Aprovechándose del Cargo

La indignación domina a la mayoría de ciudadanos del país tras conocerse que alrededor de 500 personas recibieron la vacuna de Sinopharm fuera del ensayo clínico. Se tiene que distinguir que hay un grupo de unos 12,000 voluntarios que respondieron a la convocatoria para un ensayo clínico, a cargo de la Universidad Cayetano Heredia y la Universidad Nacional Mayor de San Marcos, bajo las condiciones que exigen este tipo de investigaciones. Estas personas respondieron por un deber cívico, y colaboraron con la ciencia. El ensayo clínico consiste en que algunos recibieron la vacuna, otros recibieron un placebo, con fines estrictamente de investigación.

Sin embargo un paquete de 3,200 vacunas que llegaron supuestamente para el equipo de investigación, ha sido usado de manera que recién se está conociendo. El destape del caso que hoy se conoce como Vacunagate comenzó con la revelación de que el expresidente Martín Vizcarra y su esposa se vacunaron. Luego el presidente reconocería que su hermano también fue vacunado. Vizcarra pretendió evadir su responsabilidad diciendo que fue parte de los voluntarios, lo que ha sido desmentido por el equipo de investigación.

Ante la presión ciudadana que exige conocer quiénes más recibieron las vacunas, se reveló una lista de 487 personas. Allí figuran los propios investigadores que dirigen el ensayo, médicos, rectores, vicerrectores de las universidades que dirigen el ensayo, las ex ministras de Salud y de Relaciones Exteriores, funcionarios públicos, empresarios, familiares y amigos selectos de estos. Pero es evidente que la lista no está completa, que hay otros más, cuyos nombres aun no han sido revelados.

Algunos de los involucrados, como las ex ministras y los propios médicos e investigadores han tratado de excusarse hablando de ‘errores’; e incluso argumentando que no podían enfermarse y necesitaban protegerse por el trabajo que desempeñaban, por la edad, por comorbilidades. Sin embargo la forma como se manejó la aplicación de estas vacunas es lo que se cuestiona.
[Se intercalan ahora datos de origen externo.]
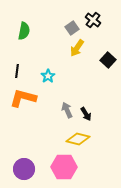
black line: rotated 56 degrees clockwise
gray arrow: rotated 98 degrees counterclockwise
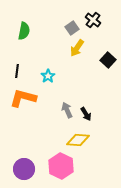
yellow diamond: moved 1 px down; rotated 10 degrees counterclockwise
pink hexagon: moved 3 px left, 1 px up; rotated 25 degrees clockwise
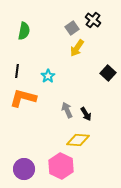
black square: moved 13 px down
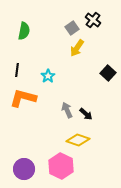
black line: moved 1 px up
black arrow: rotated 16 degrees counterclockwise
yellow diamond: rotated 15 degrees clockwise
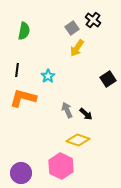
black square: moved 6 px down; rotated 14 degrees clockwise
purple circle: moved 3 px left, 4 px down
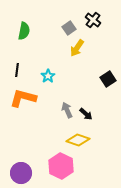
gray square: moved 3 px left
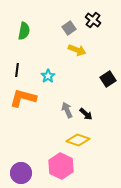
yellow arrow: moved 2 px down; rotated 102 degrees counterclockwise
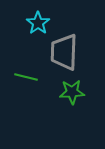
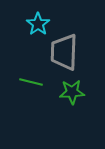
cyan star: moved 1 px down
green line: moved 5 px right, 5 px down
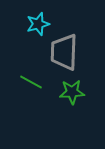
cyan star: rotated 20 degrees clockwise
green line: rotated 15 degrees clockwise
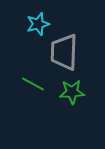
green line: moved 2 px right, 2 px down
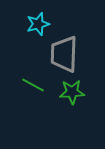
gray trapezoid: moved 2 px down
green line: moved 1 px down
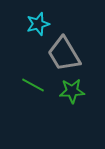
gray trapezoid: rotated 33 degrees counterclockwise
green star: moved 1 px up
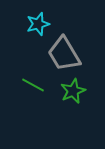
green star: moved 1 px right; rotated 20 degrees counterclockwise
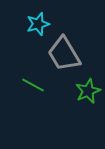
green star: moved 15 px right
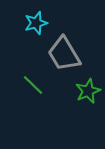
cyan star: moved 2 px left, 1 px up
green line: rotated 15 degrees clockwise
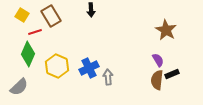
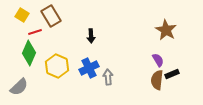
black arrow: moved 26 px down
green diamond: moved 1 px right, 1 px up
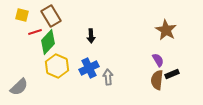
yellow square: rotated 16 degrees counterclockwise
green diamond: moved 19 px right, 11 px up; rotated 20 degrees clockwise
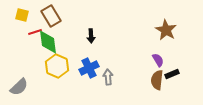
green diamond: rotated 50 degrees counterclockwise
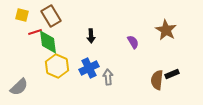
purple semicircle: moved 25 px left, 18 px up
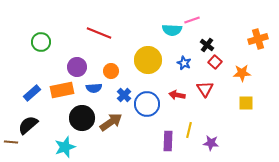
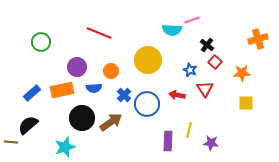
blue star: moved 6 px right, 7 px down
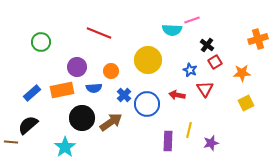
red square: rotated 16 degrees clockwise
yellow square: rotated 28 degrees counterclockwise
purple star: rotated 21 degrees counterclockwise
cyan star: rotated 15 degrees counterclockwise
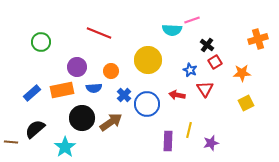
black semicircle: moved 7 px right, 4 px down
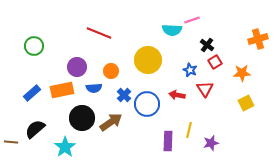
green circle: moved 7 px left, 4 px down
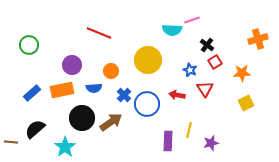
green circle: moved 5 px left, 1 px up
purple circle: moved 5 px left, 2 px up
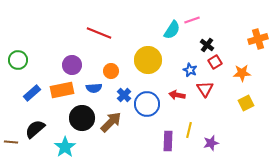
cyan semicircle: rotated 60 degrees counterclockwise
green circle: moved 11 px left, 15 px down
brown arrow: rotated 10 degrees counterclockwise
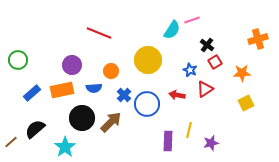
red triangle: rotated 30 degrees clockwise
brown line: rotated 48 degrees counterclockwise
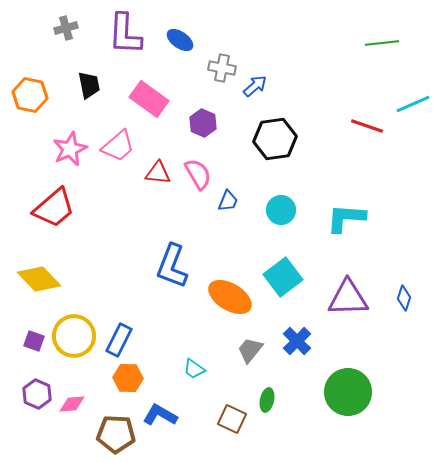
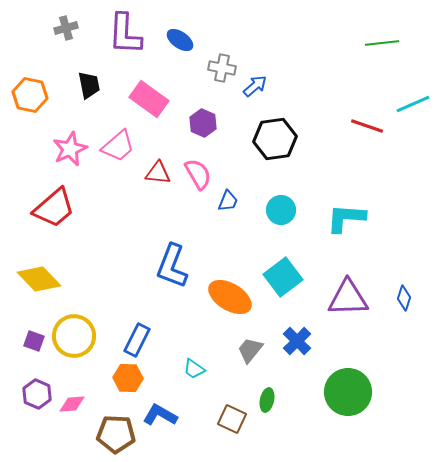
blue rectangle at (119, 340): moved 18 px right
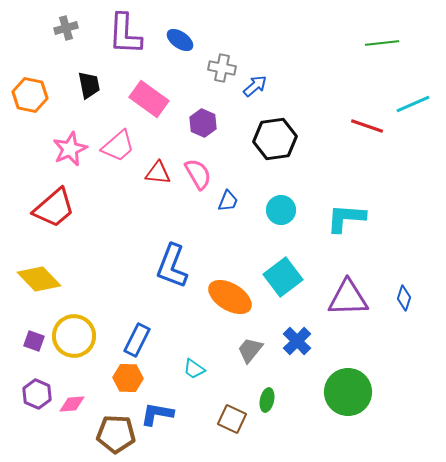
blue L-shape at (160, 415): moved 3 px left, 1 px up; rotated 20 degrees counterclockwise
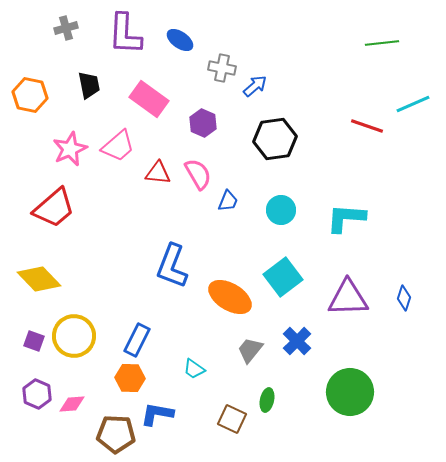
orange hexagon at (128, 378): moved 2 px right
green circle at (348, 392): moved 2 px right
Nunca hubo transparencia en la forma como se distribuyó la vacuna, o como se seleccionó a los beneficiarios. Es evidente que quienes tenían poder, un buen contacto, e influencia, lo ejercieron para su beneficio personal y de sus allegados, para proteger su salud, por encima de los demás, aprovechando sus privilegios.

Se rechaza que se haya tratado de un error porque no fue algo accidental. La aplicación de la vacuna implicó tomar una decisión, alguien se los ofreció y decidieron aceptarlo; o peor aún, buscaron el contacto y solicitaron el beneficio. Se espera que la investigación fiscal sea profunda, exhaustiva y se determinen las responsabilidades de los involucrados. Aunque la sanción no sanará la indignación que sufren los peruanos.